One thing I really like about undebt.it is that there are different options of plans based on what you want from the tool. There is a free version that allows you to input all of your debt information, a customized payoff plan based on what strategy you want to use, and keep track of your payments on your accounts. The tool updates your totals for you once you add payments and allows you to see how much debt you have paid off and when you will be debt free, my favorite part!

Debt_Payoff_Tool_3

They also offer undebt.it+, which costs $12/year and gives you access to everything that the free account gave you, and then so much more. With the plus account you are able to manage bills, get payment reminders via text message or email, an account summary emailed to you monthly, projections and stats to represent your debt payoff, and so much more!

Motivation

This tool is incredibly motivating and makes it so easy for someone new to debt payoff.
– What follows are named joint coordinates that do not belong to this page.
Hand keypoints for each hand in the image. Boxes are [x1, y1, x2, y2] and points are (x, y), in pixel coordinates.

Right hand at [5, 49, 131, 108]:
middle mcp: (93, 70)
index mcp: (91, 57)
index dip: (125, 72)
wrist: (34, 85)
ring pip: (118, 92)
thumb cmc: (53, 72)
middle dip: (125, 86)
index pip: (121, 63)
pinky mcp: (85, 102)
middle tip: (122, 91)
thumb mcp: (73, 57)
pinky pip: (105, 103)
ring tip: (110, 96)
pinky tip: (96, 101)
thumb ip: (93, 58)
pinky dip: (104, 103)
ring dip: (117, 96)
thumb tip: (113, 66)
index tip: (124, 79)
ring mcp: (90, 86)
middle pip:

Once you input all of your accounts they create different plans for you and you get to pick which one is best for you and your situation. I personally use debt avalanche because I have such high interest rates and large loans.

Debt_Payoff_Tool_1

They keep on every page you go to in the top right corner your current progress on your debt payoff. I LOVE this feature. I find it so motivating to see if the debt payoff day changes when I make extra payments and see the percentage paid off get larger.

Payoff Plan

Once you have picked your plan, they create a debt snowball table specific to your plan. I love this feature because it tells you exactly what to pay on each of your loans to stick to your plan. For someone who is new to debt payoff and not totally sure how to navigate it, this would be so helpful! I also love that your payments that you already made for the current month are in blue so you know exactly where you stand in the plan.

Debt_Payoff_Tool_2

I really love this tool and I am so happy I found it finally. What I really love about it is that the creator of this tool was just paying off his own debt and needed a tool to use and he wasn’t happy with any of them out there. I love that he took initiative to help himself and so many others pay off their debt. I personally really like this tool and found it very helpful immediately after I set up my account. I highly recommend this tool, especially for people who are just starting their debt payoff journey and could use a tool to help them get started. One downside of the tool is that they don’t have an app for your cell phone. The website does load nicely on my iPhone, but no app is currently available. What tool(s) do you use to manage your debt payoff plan?